Published:Monday | November 8, 2010 | 12:00 AM

At best the police, while focusing on hard crime for more than a generation, have been sporadic and tentative in the enforcement of the 'softer', quality-of-life laws. As a consequence, the country is overrun with social disorder; and what is even worse, a prevailing sense on the part of too many Jamaicans that they have some sort of entitlement to earn a living and to pursue their own interests outside the law while disregarding the rights of others.

Illicit street vending is almost completely out of hand in the urban centres of the country. The country is overrun with noise from street dances every day of the week and even from churches delivering their over-amplified versions of the gospel to unwilling hearers.

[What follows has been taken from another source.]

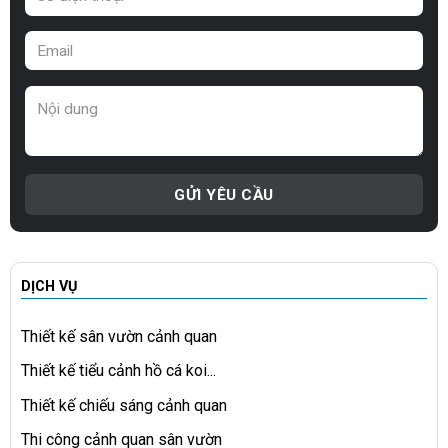
DỊCH VỤ
Thiết kế sân vườn cảnh quan
Thiết kế tiểu cảnh hồ cá koi...
Thiết kế chiếu sáng cảnh quan
Thi công cảnh quan sân vườn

The illegal taxi trade has a dominant role in public transportation. Squatting anywhere and everywhere is the order of the day. The breach of zoning regulations, conducted under the very nose of the authorities is the order of the day. And the unlawful extraction of electricity and water from the providers is a widespread and entrenched fact of life.

Overdue attention

Following on the incursion into Tivoli Gardens to execute an extradition warrant and to pacify criminal forces assembled there to defend the subject of the warrant, the police have been giving some overdue attention to more generally restoring law and order.

Over the objections of Mayor McKenzie on technicalities, the police have moved decisively to curb unlawful street vending in downtown Kingston. They have removed tons of material used in the street-vending business and cleared city streets that have been clogged with vending for decades. Other areas are awaiting similar clean-up.

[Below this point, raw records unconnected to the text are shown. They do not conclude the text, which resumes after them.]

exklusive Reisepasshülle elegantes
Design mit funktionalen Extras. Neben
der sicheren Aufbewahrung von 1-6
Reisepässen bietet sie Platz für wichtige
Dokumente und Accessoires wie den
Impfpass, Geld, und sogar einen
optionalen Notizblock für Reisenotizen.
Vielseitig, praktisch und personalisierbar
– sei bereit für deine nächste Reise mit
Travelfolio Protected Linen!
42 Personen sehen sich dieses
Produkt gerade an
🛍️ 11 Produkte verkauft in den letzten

For example, the police must now move to enforce the Noise Abatement Act more rigorously. We remind our readers that the Noise Abatement Act was enacted in 1997 to replace and strengthen a section of the Towns and Communities Act. The Noise Abatement Act, like its parent legislation the Towns and Communities Act are both designed to protect the rights of citizens from infringements by other citizens, has been mostly observed in the breach. On the books, introduced with much fanfare, but poorly enforced.

New focus

And the police have now turned their attention to school-gate vendors, who may be operating outside the law.

As is to be expected, from previous cycles of enforcing these laws, the protests and objections are pouring in. One powerful argument is that the people involved in these activities have to earn a living and cannot be absorbed by the formal economy. The social and economic accounting, however, needs to be more balanced and complete. There is no question that many other people are hindered in earning a living, in enjoying their own property, or face loss in their own operations on account of these unlawful activities. Indeed the entire economy, taken as a whole, suffers from these unlawful activities.

The business of the Government is to protect the rights and freedoms of all citizens, not to give preferential privileges to some, and outside the law. The police, who are neither social workers nor politicians, must continue, indeed extend, the enforcement of the quality-of-life laws, with due respect for the human rights of those who may be acting outside the law.